Before You Get Background Information
The EEOC offers the following guidance to employers before getting background information on an applicant or employee:

  • Treat everyone the same. It is important that if you conduct background checks on applicants and employees, that you conduct the checks on all applicants and employees the same.

  • Except in rare circumstances, do not try to get an individual’s genetic information, which includes family medical history.

The FTC requires the employer to follow these specific procedures before background information is obtained on an individual for employment purposes.:

  • Tell the applicant or employee that you might use the information when making a decision about his or her employment;

  • If you are asking for an “investigative report”, that is a report based on personal interviews about a person’s character, general reputation, personal characteristics, and lifestyle, you must tell the applicant or employee of his or her right to a description of the nature and scope of the investigation;

  • Get the individual’s written permission to conduct the background check; and

  • Certify to backgroundchecks.com or another company from which you are getting the report that you complied with the FCRA requirements and that you will not discriminate against the applicant or employee, or misuse the information in violation of federal or state equal employment laws or regulations.

Using Background Information
When using background information, the EEOC states you should: 

  • Apply the same standards to everyone;

  • Take special care when making employment decisions based on background problems that may be more common among people of certain protected characteristics. The EEOC stresses that background information should only be used if it is job related and consistent with business necessity; and

  • Be flexible when considering background information. Employers should be prepared to make exceptions for problems caused by a disability and revealed during a background check.
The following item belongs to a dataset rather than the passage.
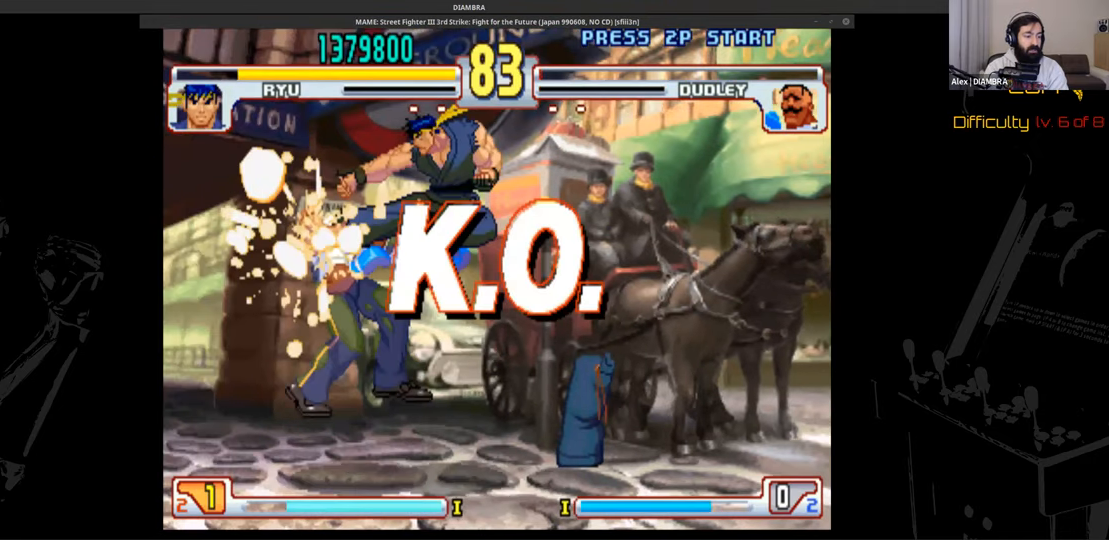
{"buttons": ["R2"], "events": []}
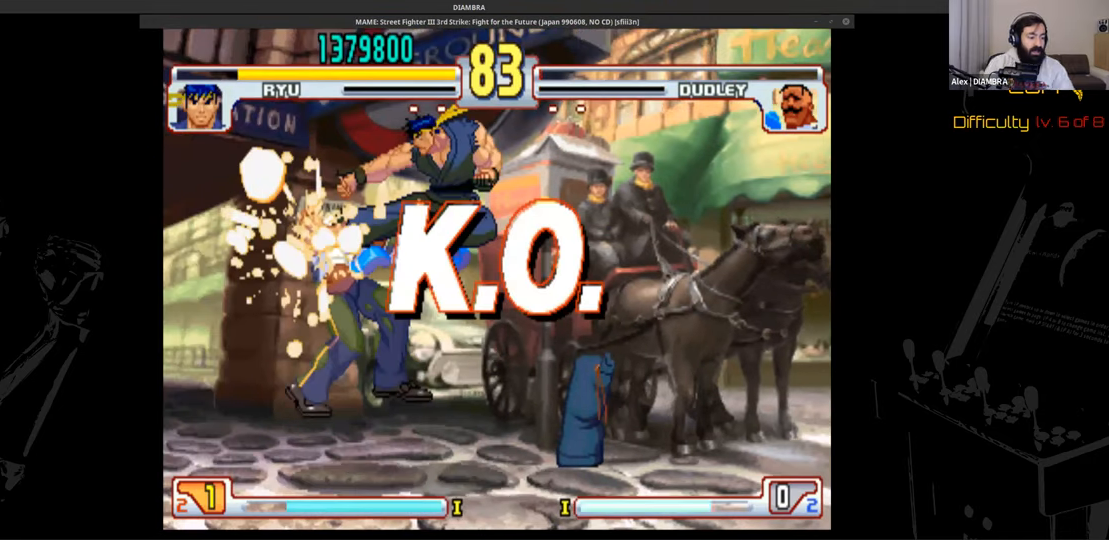
{"buttons": ["R2"], "events": []}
The FTC requirements related to the use of background information are two-fold, that is before and after taking adverse action. Before taking adverse action, the employer must:

  • Give the applicant or employee a notice that includes a copy of the consumer report you relied on to make your decision; and

  • Give the individual a copy of “A Summary of Your Rights Under the Fair Credit Reporting Act”, received from backgroundchecks.com or another company that sold you the report. This allows the person an opportunity to review the report and explain any negative history.

After taking adverse action, the employer must tell the applicant or employee (orally, in writing, or electronically) the following:

  • That he or she was rejected because of the information in the report;

  • The name, address, and phone number of the company that sold the report;

  • That the company selling the report did not make the hiring decision, and cannot give specific reasons for it; and

  • That he or she has a right to dispute the accuracy or completeness of the report, and to get an additional free report from the reporting company within 60 days.

Disposing of Background Information
With regard to records, the EEOC wants employers to keep all personnel or employment records made for one year or after a personnel action is taken, whichever comes later. This requirement is extended to two years for education institutions, state and local governments, and federal contractors that have at least 150 employees and a government contract of at least $150,000.

The FCRA requires that disposal of the reports and all information gathered from them be disposed of in a secure manner. Records should be burned, pulverized, or shredded, and electronic information destroyed so that it cannot be read or reconstructed.